Our aim is to study the occupation of these zones over the long term and their role in the construction of territories by developing interdisciplinary approaches on two types of particularly fields of experiment: the Landes sand and wetlands.


The Landes sand
corresponds to a vast periglacial desert during the ice ages which has undergone several phases of extension and contraction. Recent pluridisciplinary research seems to show that at certain times in prehistory, this desert has played both the role of a zone of repulsions for paleolithic settlements and also that of a geographical barrier separating different cultures. From the moment that global warming favoured the progressive development of vegetation, the Landes region began to be settled even while it still presented contrasting zones: moors, wetlands, peat bogs, lakes. However, current conditions in identifying sites are encountering problems of taphonomy: the absence of sedimentary coverage makes it very difficult to read and identify the sites of certain periods (second Iron Age) while other periods are in fact better documented (Bronze Age / first Iron Age).


The Gironde estuary and the Medoc (wetlands) form a complex geographical entity whose morphological evolution over the long term is the result of both riverbank and river dynamics. Archaeological research has shown just how the settlement of this area is both heterogeneous and fluctuating. Its history and more particularly the history of the interactions between human settlements and the natural environment remain fairly unknown. Thus we arrive at the question of the potential and the constraints that this space imposed. How did one adapt? Was this environment explored, subject as it was to rapid modification by the river and the riverbanks? On the other hand, how did these features influence the occupation of the and, the organisation of the territory and the economy of the communities?

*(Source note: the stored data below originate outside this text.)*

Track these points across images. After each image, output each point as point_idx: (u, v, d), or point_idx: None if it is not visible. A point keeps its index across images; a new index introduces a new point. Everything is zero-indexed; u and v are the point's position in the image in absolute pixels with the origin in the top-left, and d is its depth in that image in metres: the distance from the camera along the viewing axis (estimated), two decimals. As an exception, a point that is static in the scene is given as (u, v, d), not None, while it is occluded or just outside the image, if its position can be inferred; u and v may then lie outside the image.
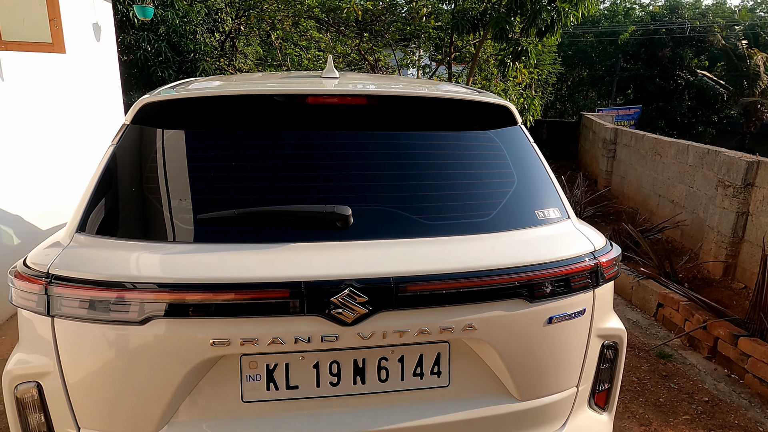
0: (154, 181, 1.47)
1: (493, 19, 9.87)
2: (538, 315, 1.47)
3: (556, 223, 1.63)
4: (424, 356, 1.47)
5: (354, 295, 1.31)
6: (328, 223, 1.41)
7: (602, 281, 1.58)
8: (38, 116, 4.33)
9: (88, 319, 1.30)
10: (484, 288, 1.41)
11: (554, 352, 1.54)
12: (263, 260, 1.35)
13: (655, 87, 22.76)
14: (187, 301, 1.28)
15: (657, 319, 4.25)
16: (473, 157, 1.67)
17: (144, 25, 9.95)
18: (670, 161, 6.72)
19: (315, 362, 1.42)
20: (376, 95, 1.63)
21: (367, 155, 1.58)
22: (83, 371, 1.35)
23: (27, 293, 1.33)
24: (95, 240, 1.40)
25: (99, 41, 5.64)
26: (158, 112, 1.56)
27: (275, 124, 1.59)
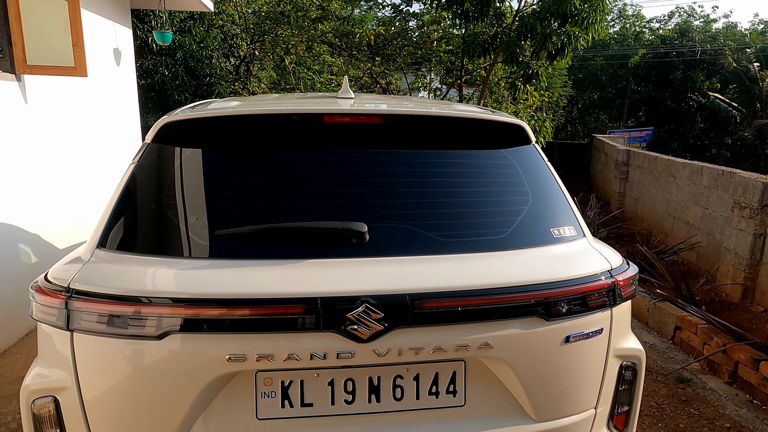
0: (173, 198, 1.50)
1: (503, 42, 9.99)
2: (555, 334, 1.46)
3: (572, 241, 1.62)
4: (439, 375, 1.46)
5: (370, 311, 1.31)
6: (344, 239, 1.42)
7: (619, 300, 1.57)
8: (60, 137, 4.44)
9: (106, 333, 1.31)
10: (500, 305, 1.40)
11: (572, 372, 1.52)
12: (280, 276, 1.36)
13: (667, 109, 22.75)
14: (204, 316, 1.29)
15: (674, 343, 4.17)
16: (488, 176, 1.68)
17: (162, 51, 10.22)
18: (684, 183, 6.67)
19: (330, 379, 1.41)
20: (391, 114, 1.66)
21: (383, 173, 1.60)
22: (100, 386, 1.36)
23: (47, 307, 1.35)
24: (115, 255, 1.42)
25: (119, 65, 5.81)
26: (178, 131, 1.60)
27: (292, 143, 1.62)
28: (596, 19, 9.43)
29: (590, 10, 9.35)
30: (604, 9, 9.51)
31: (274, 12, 11.73)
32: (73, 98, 4.69)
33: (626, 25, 33.69)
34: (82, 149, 4.83)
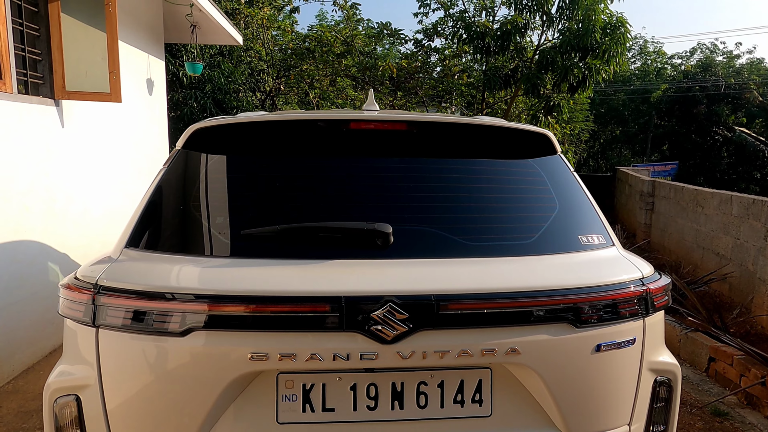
0: (200, 199, 1.52)
1: (524, 75, 10.11)
2: (585, 341, 1.41)
3: (601, 249, 1.59)
4: (464, 382, 1.42)
5: (394, 311, 1.29)
6: (369, 240, 1.42)
7: (652, 310, 1.51)
8: (92, 160, 4.59)
9: (131, 329, 1.32)
10: (528, 309, 1.37)
11: (603, 383, 1.46)
12: (304, 275, 1.35)
13: (692, 143, 22.50)
14: (227, 313, 1.29)
15: (709, 375, 3.98)
16: (513, 182, 1.67)
17: (192, 84, 10.60)
18: (712, 212, 6.52)
19: (352, 384, 1.38)
20: (416, 122, 1.68)
21: (408, 178, 1.60)
22: (122, 384, 1.35)
23: (75, 303, 1.37)
24: (143, 254, 1.44)
25: (151, 95, 6.03)
26: (207, 137, 1.64)
27: (318, 149, 1.64)
28: (617, 52, 9.50)
29: (611, 43, 9.43)
30: (624, 42, 9.59)
31: (300, 48, 12.13)
32: (107, 123, 4.87)
33: (647, 61, 33.85)
34: (113, 172, 4.97)
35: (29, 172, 3.74)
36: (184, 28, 6.83)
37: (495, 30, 10.28)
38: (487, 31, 10.29)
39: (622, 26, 9.58)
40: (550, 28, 10.63)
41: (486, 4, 11.35)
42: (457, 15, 10.83)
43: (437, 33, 11.01)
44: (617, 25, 9.57)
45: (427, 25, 11.39)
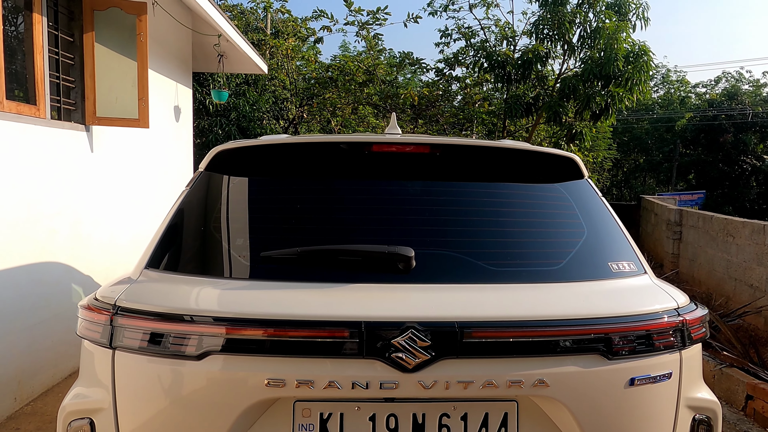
0: (222, 221, 1.52)
1: (546, 103, 10.10)
2: (618, 374, 1.33)
3: (633, 276, 1.52)
4: (489, 415, 1.35)
5: (416, 338, 1.24)
6: (390, 264, 1.38)
7: (689, 342, 1.43)
8: (119, 184, 4.68)
9: (147, 351, 1.29)
10: (556, 339, 1.30)
11: (638, 420, 1.37)
12: (323, 299, 1.32)
13: (719, 172, 22.05)
14: (244, 336, 1.26)
15: (747, 414, 3.77)
16: (539, 207, 1.62)
17: (218, 111, 10.86)
18: (744, 242, 6.30)
19: (371, 414, 1.33)
20: (440, 144, 1.65)
21: (430, 201, 1.57)
22: (136, 408, 1.32)
23: (93, 324, 1.36)
24: (163, 275, 1.43)
25: (178, 122, 6.18)
26: (230, 159, 1.64)
27: (340, 171, 1.63)
28: (640, 80, 9.43)
29: (634, 71, 9.38)
30: (648, 70, 9.53)
31: (323, 77, 12.37)
32: (134, 148, 4.98)
33: (670, 89, 33.61)
34: (139, 197, 5.06)
35: (58, 195, 3.82)
36: (211, 57, 7.04)
37: (516, 59, 10.34)
38: (508, 60, 10.36)
39: (645, 54, 9.55)
40: (572, 57, 10.66)
41: (507, 33, 11.47)
42: (478, 44, 10.94)
43: (458, 62, 11.12)
44: (640, 53, 9.55)
45: (448, 54, 11.55)
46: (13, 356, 3.38)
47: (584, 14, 10.09)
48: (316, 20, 11.87)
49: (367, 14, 10.76)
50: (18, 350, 3.43)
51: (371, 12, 10.68)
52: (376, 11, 10.60)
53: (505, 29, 11.47)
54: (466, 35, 11.21)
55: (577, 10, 10.01)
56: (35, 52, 3.62)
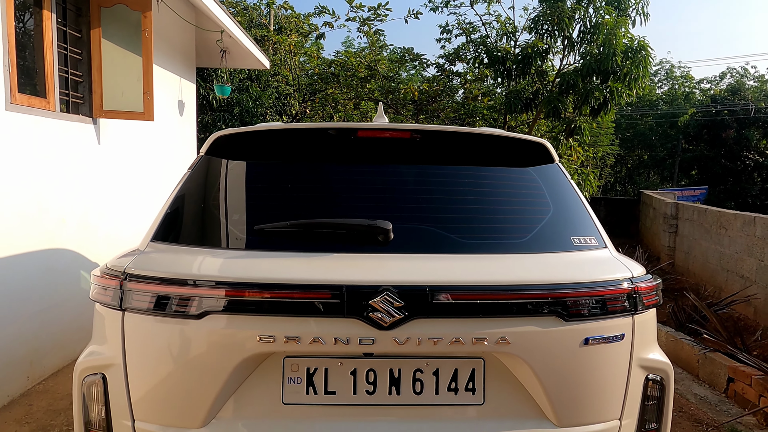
0: (220, 198, 1.68)
1: (545, 98, 10.19)
2: (573, 334, 1.48)
3: (593, 250, 1.67)
4: (458, 371, 1.50)
5: (391, 299, 1.40)
6: (370, 236, 1.54)
7: (641, 308, 1.58)
8: (125, 175, 4.86)
9: (154, 312, 1.45)
10: (517, 301, 1.45)
11: (593, 376, 1.52)
12: (310, 265, 1.47)
13: (722, 168, 22.06)
14: (239, 298, 1.42)
15: (728, 396, 3.91)
16: (509, 186, 1.77)
17: (221, 107, 11.03)
18: (736, 234, 6.42)
19: (352, 369, 1.48)
20: (420, 130, 1.80)
21: (409, 181, 1.73)
22: (143, 363, 1.48)
23: (104, 289, 1.52)
24: (168, 246, 1.59)
25: (182, 116, 6.34)
26: (228, 143, 1.80)
27: (328, 154, 1.79)
28: (639, 75, 9.52)
29: (632, 66, 9.47)
30: (646, 65, 9.61)
31: (325, 73, 12.51)
32: (139, 141, 5.15)
33: (675, 85, 33.49)
34: (143, 187, 5.23)
35: (67, 185, 3.99)
36: (214, 53, 7.19)
37: (516, 54, 10.44)
38: (508, 56, 10.46)
39: (644, 50, 9.63)
40: (572, 53, 10.75)
41: (508, 29, 11.57)
42: (478, 40, 11.04)
43: (459, 58, 11.23)
44: (638, 48, 9.62)
45: (450, 50, 11.66)
46: (24, 338, 3.56)
47: (584, 9, 10.17)
48: (318, 16, 12.00)
49: (368, 10, 10.89)
50: (29, 333, 3.60)
51: (372, 8, 10.81)
52: (377, 7, 10.73)
53: (506, 25, 11.57)
54: (466, 31, 11.31)
55: (577, 6, 10.09)
56: (45, 48, 3.79)
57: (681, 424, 3.48)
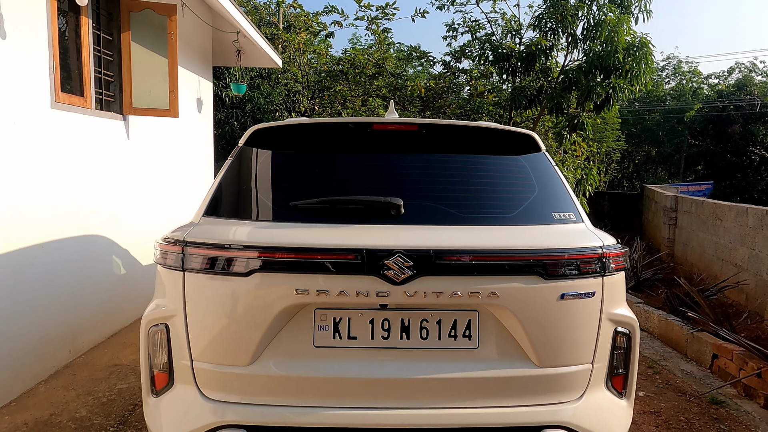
0: (259, 181, 2.01)
1: (548, 94, 10.45)
2: (551, 290, 1.80)
3: (571, 223, 1.99)
4: (457, 321, 1.83)
5: (402, 260, 1.72)
6: (384, 211, 1.87)
7: (609, 270, 1.89)
8: (152, 167, 5.22)
9: (209, 272, 1.79)
10: (504, 262, 1.77)
11: (568, 326, 1.84)
12: (336, 233, 1.81)
13: (727, 163, 22.17)
14: (279, 259, 1.75)
15: (713, 371, 4.21)
16: (501, 171, 2.09)
17: (234, 104, 11.39)
18: (730, 225, 6.69)
19: (371, 318, 1.81)
20: (426, 124, 2.13)
21: (418, 166, 2.06)
22: (201, 314, 1.82)
23: (169, 254, 1.86)
24: (217, 220, 1.93)
25: (200, 112, 6.70)
26: (263, 135, 2.13)
27: (349, 144, 2.12)
28: (640, 72, 9.75)
29: (633, 62, 9.71)
30: (648, 61, 9.84)
31: (333, 70, 12.83)
32: (164, 136, 5.51)
33: (683, 81, 33.43)
34: (167, 178, 5.59)
35: (99, 176, 4.35)
36: (229, 52, 7.54)
37: (520, 52, 10.70)
38: (512, 53, 10.73)
39: (645, 46, 9.86)
40: (575, 50, 10.98)
41: (513, 26, 11.83)
42: (483, 38, 11.31)
43: (464, 55, 11.50)
44: (640, 45, 9.86)
45: (456, 47, 11.94)
46: (65, 315, 3.92)
47: (587, 7, 10.40)
48: (327, 15, 12.31)
49: (376, 9, 11.18)
50: (69, 311, 3.97)
51: (380, 7, 11.10)
52: (384, 6, 11.02)
53: (511, 22, 11.82)
54: (472, 28, 11.58)
55: (581, 4, 10.33)
56: (83, 50, 4.14)
57: (666, 394, 3.79)
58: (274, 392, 1.79)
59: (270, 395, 1.79)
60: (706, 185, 21.34)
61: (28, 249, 3.48)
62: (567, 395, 1.86)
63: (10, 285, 3.32)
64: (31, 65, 3.48)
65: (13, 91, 3.32)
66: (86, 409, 3.24)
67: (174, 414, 1.85)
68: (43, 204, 3.63)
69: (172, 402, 1.86)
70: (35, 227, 3.56)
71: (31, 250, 3.52)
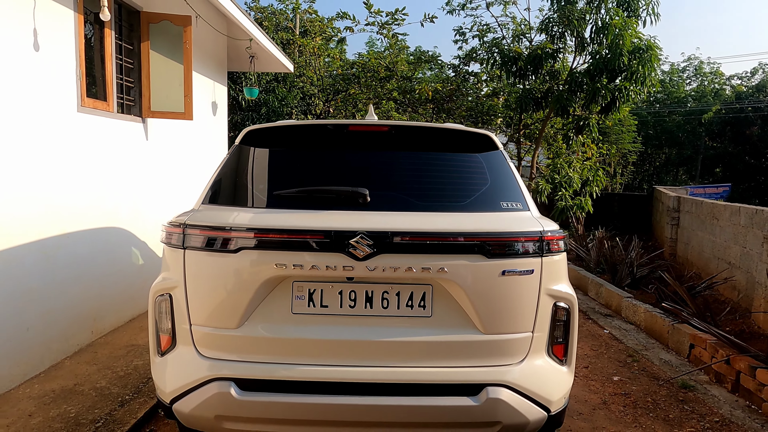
0: (249, 174, 2.36)
1: (554, 96, 10.65)
2: (493, 268, 2.10)
3: (517, 211, 2.29)
4: (414, 293, 2.14)
5: (364, 240, 2.04)
6: (353, 199, 2.20)
7: (548, 252, 2.18)
8: (168, 166, 5.63)
9: (205, 249, 2.13)
10: (452, 243, 2.08)
11: (509, 298, 2.13)
12: (311, 218, 2.14)
13: (745, 165, 21.93)
14: (263, 238, 2.08)
15: (690, 360, 4.42)
16: (458, 165, 2.40)
17: (249, 107, 11.85)
18: (725, 224, 6.84)
19: (339, 290, 2.14)
20: (394, 125, 2.45)
21: (384, 161, 2.38)
22: (198, 285, 2.17)
23: (172, 235, 2.21)
24: (213, 207, 2.28)
25: (215, 116, 7.12)
26: (256, 135, 2.48)
27: (327, 143, 2.45)
28: (644, 74, 9.89)
29: (638, 65, 9.85)
30: (653, 64, 9.98)
31: (347, 74, 13.22)
32: (181, 135, 5.93)
33: (704, 82, 32.97)
34: (183, 176, 6.01)
35: (120, 174, 4.77)
36: (243, 58, 7.97)
37: (527, 55, 10.92)
38: (519, 56, 10.96)
39: (651, 49, 10.00)
40: (583, 52, 11.15)
41: (523, 30, 12.06)
42: (491, 41, 11.55)
43: (473, 58, 11.76)
44: (646, 48, 10.00)
45: (466, 50, 12.22)
46: (89, 299, 4.34)
47: (596, 11, 10.57)
48: (340, 20, 12.71)
49: (386, 15, 11.53)
50: (92, 295, 4.38)
51: (390, 13, 11.44)
52: (394, 12, 11.36)
53: (521, 26, 12.05)
54: (481, 32, 11.84)
55: (587, 9, 10.51)
56: (106, 59, 4.56)
57: (640, 379, 4.03)
58: (258, 351, 2.13)
59: (255, 353, 2.13)
60: (724, 187, 21.15)
61: (57, 237, 3.90)
62: (509, 359, 2.15)
63: (43, 267, 3.73)
64: (60, 73, 3.90)
65: (45, 96, 3.74)
66: (106, 380, 3.64)
67: (176, 369, 2.20)
68: (70, 198, 4.05)
69: (174, 360, 2.21)
70: (64, 219, 3.97)
71: (61, 239, 3.94)
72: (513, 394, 2.10)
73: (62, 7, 3.89)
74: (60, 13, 3.87)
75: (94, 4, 4.30)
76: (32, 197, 3.64)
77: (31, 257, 3.63)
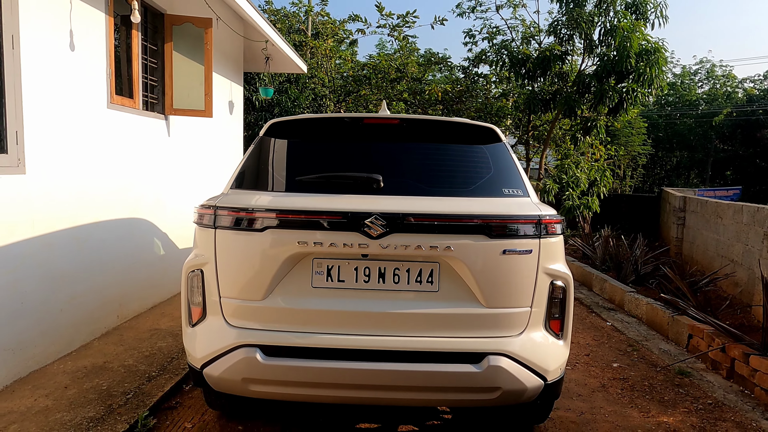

Our approach can be based on the archaeological operations carried out on several protohistoric, ancient and mediaeval sites in the estuary and the lower Garonne valley, Isle-Saint-Georges, Brion, Langoiran, where the dynamics between the habitat and the structuring of the territory have been highlighted. On a different scale to that of the site, the bogs and marshes of Saint-Emilion and Bordeaux have been revalorised and their role in territorial construction constitutes an different angle of approach.

Finally, depending on the period, Aquitaine is a confined zone, a cultural crossroads (underlined by Caesar and confirmed by archaeology for recent protohistory and the Roman period) as well as a region integrated into a vast cultural space which opposes the Atlantic façade of Europe (from Portugal to the British Isles) to the continental world. This notion of an "Atlantic identity", implicitly recognised for the communities of the Bronze Age or even for the Neolithic, has been rather neglected until recently when considering more recent periods like the Iron Age (or even for the Roman period) but this is now becoming more and more evident a topic. An approach towards these cultural territories on different levels which are superimposed and which are embedded will allow us access to other forms of community structuring, not only by looking at their economy but also by studying their political and ethnic links.